The text is closed by coming back to Bohr’s absolute convergence problem, this time for vector-valued Dirichlet series. For a Banach space X abscissas and strips S(X) and S_p(X), analogous to those defined in Chapters 1 and 12 are considered. It is shown that all these strips equal 1-1/cot(X), where cot(X) is the optimal cotype of X.

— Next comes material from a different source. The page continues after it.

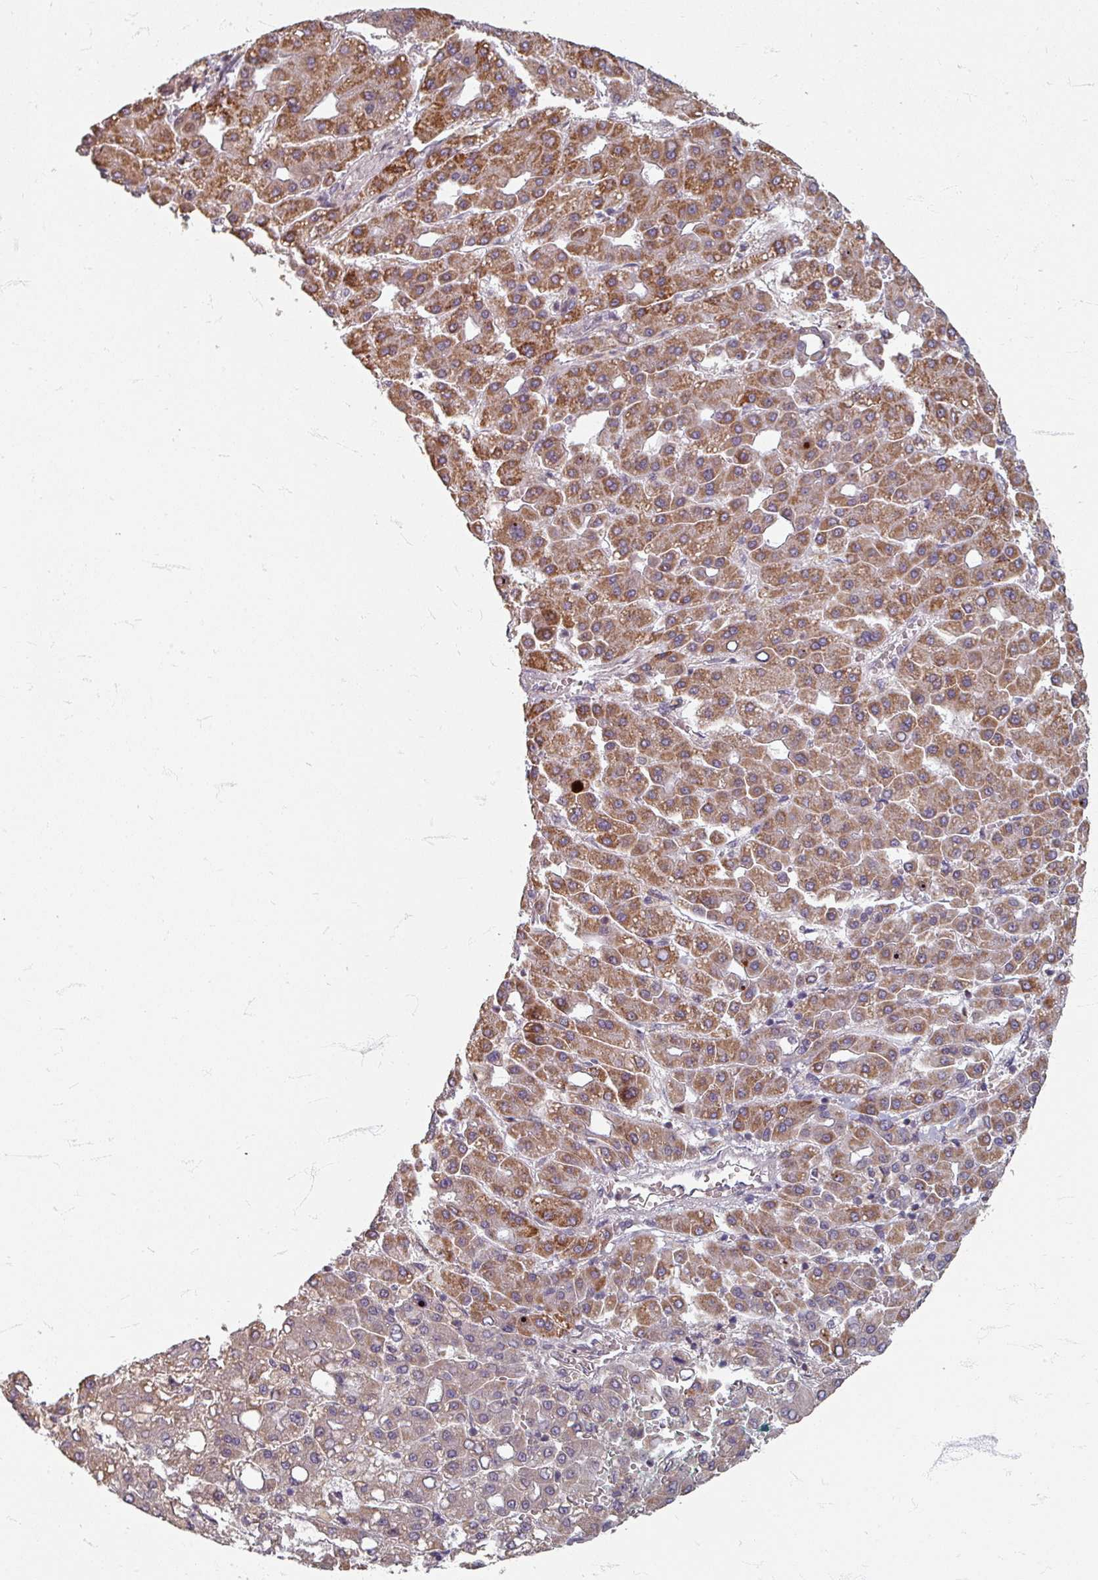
{"staining": {"intensity": "moderate", "quantity": "25%-75%", "location": "cytoplasmic/membranous"}, "tissue": "liver cancer", "cell_type": "Tumor cells", "image_type": "cancer", "snomed": [{"axis": "morphology", "description": "Carcinoma, Hepatocellular, NOS"}, {"axis": "topography", "description": "Liver"}], "caption": "Human liver cancer (hepatocellular carcinoma) stained for a protein (brown) displays moderate cytoplasmic/membranous positive staining in approximately 25%-75% of tumor cells.", "gene": "STAM", "patient": {"sex": "male", "age": 65}}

Given a Banach space X, we consider Hardy spaces of X-valued functions on the infinite polytorus, Hardy spaces of X-valued Dirichlet series (defined as the image of the previous ones by the Bohr transform), and Hardy spaces of X-valued holomorphic functions on l_2 ∩ B_{c0}. The chapter is dedicated to study the interplay between these spaces. It is shown that the space of functions on the polytorus always forms a subspace of the one of holomorphic functions, and these two are isometrically isomorphic if and only if X has ARNP. Then the question arises of what do we find in the side of Dirichlet series when we look at the image of the Hardy space of holomorphic functions. This is also answered, showing that this consists of Dirichlet series for which all horizontal translations (those whose coefficients are (a_n/n^ε)) are in \mathcal{H}_p with uniformly bounded norms. Also, a version of the brothers Riesz theorem for vector-valued functions is given.

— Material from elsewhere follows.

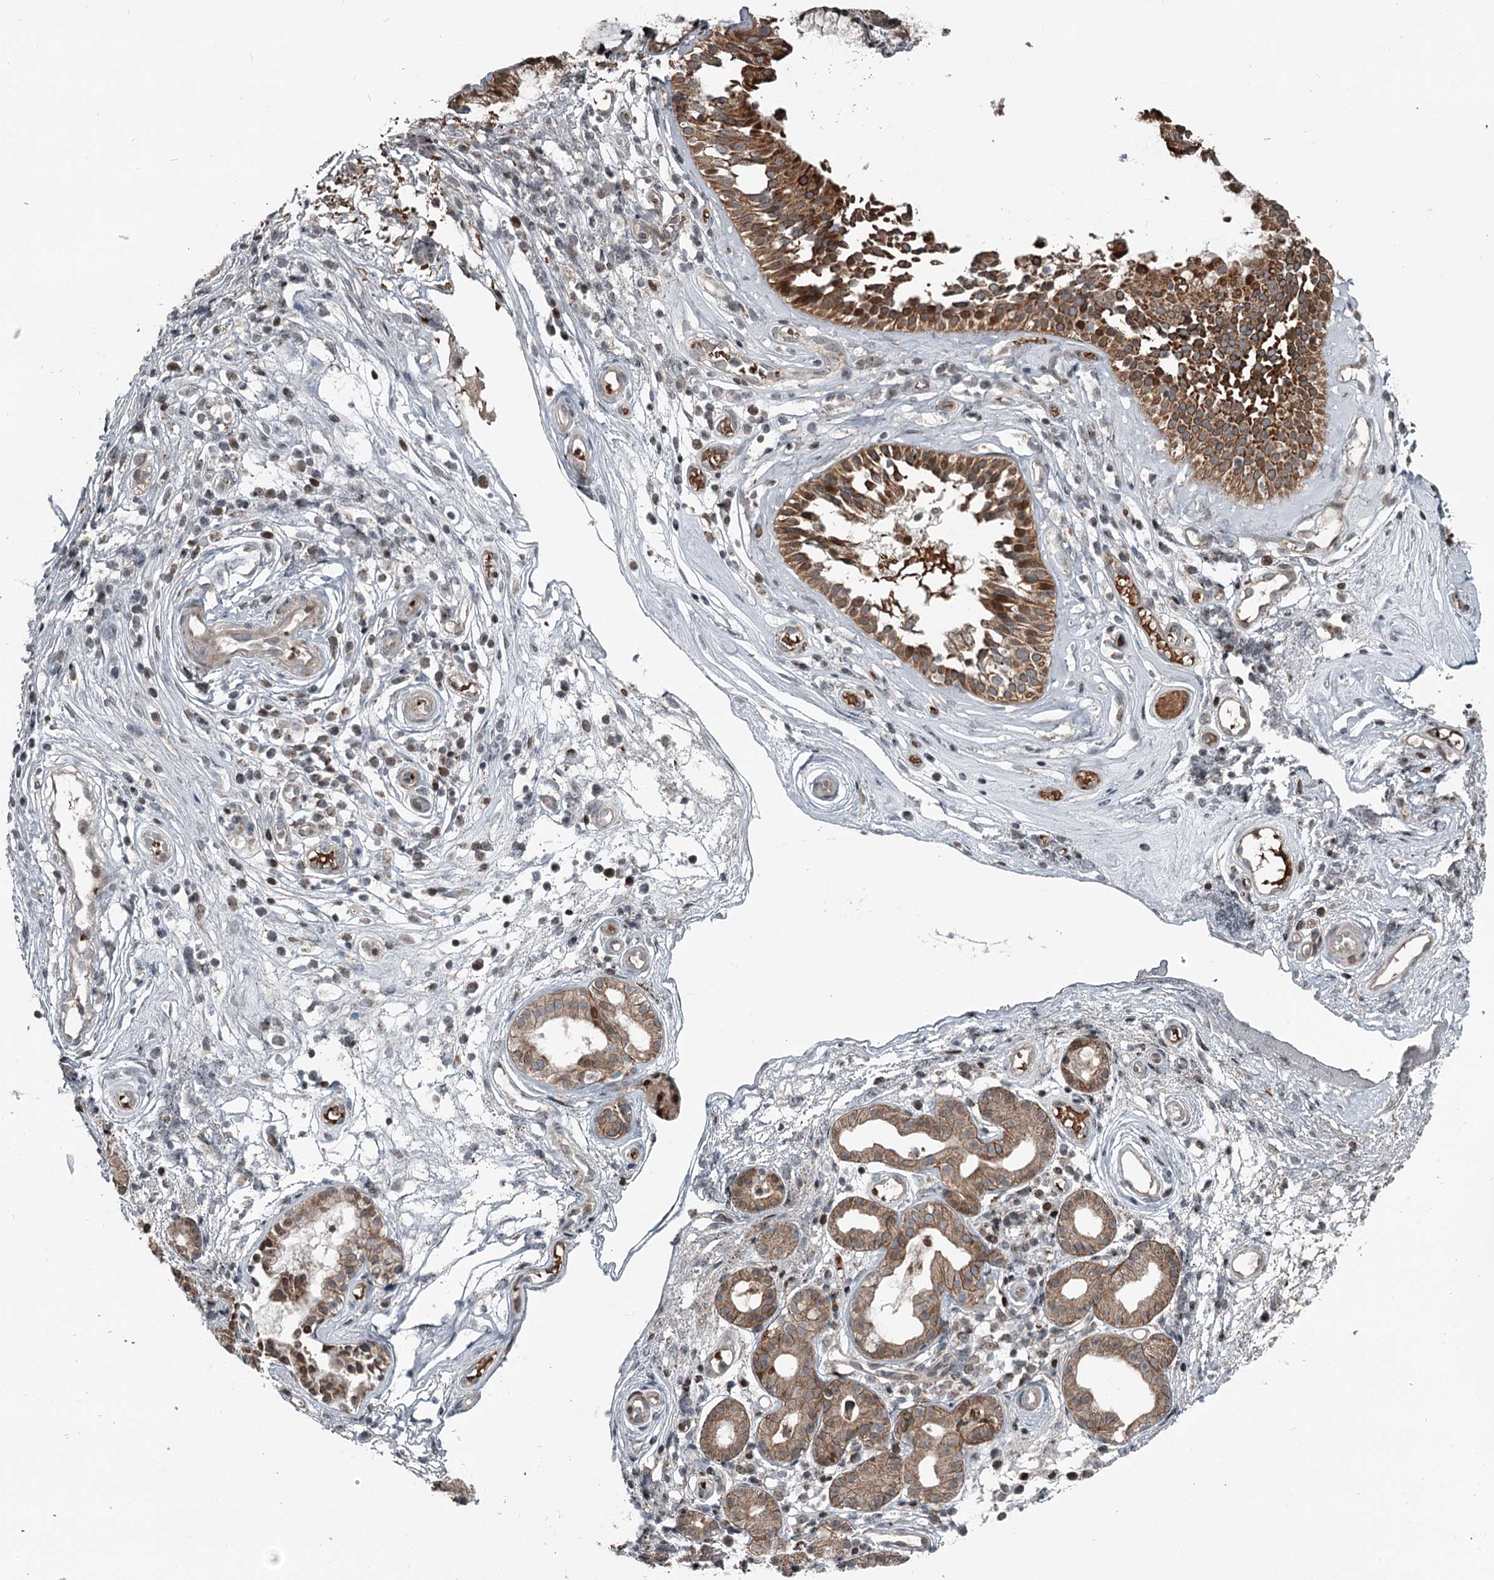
{"staining": {"intensity": "strong", "quantity": ">75%", "location": "cytoplasmic/membranous"}, "tissue": "nasopharynx", "cell_type": "Respiratory epithelial cells", "image_type": "normal", "snomed": [{"axis": "morphology", "description": "Normal tissue, NOS"}, {"axis": "morphology", "description": "Inflammation, NOS"}, {"axis": "topography", "description": "Nasopharynx"}], "caption": "Immunohistochemical staining of benign nasopharynx exhibits strong cytoplasmic/membranous protein staining in approximately >75% of respiratory epithelial cells.", "gene": "RASSF8", "patient": {"sex": "male", "age": 29}}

For each 1 ≤ p ≤ ∞, the Hardy space \mathcal{H}_p of Dirichlet series is defined as the image through the Bohr transform of the Hardy space of functions on the infinite-dimensional polytorus. The Dirichlet polynomials are dense in \mathcal{H}_p for every 1 ≤ p < ∞. For p=2 this coincides with the space of Dirichlet series whose coefficients are square-summable. A Dirichlet series with coefficients a_n belongs to\mathcal{H}_p if and only if the series with coefficients a_n/n^ε is in \mathcal{H}_p for every ε >0 and the norms are uniformly bounded. In this case, the series is the limit as ε tends to 0. As a technical tool to see this, vector-valued Dirichlet series (that is, series with coefficients in some Banach space) are introduced, and some basic definitions and properties (such as the convergence abscissas, Bohr-Cahen formulas) are given.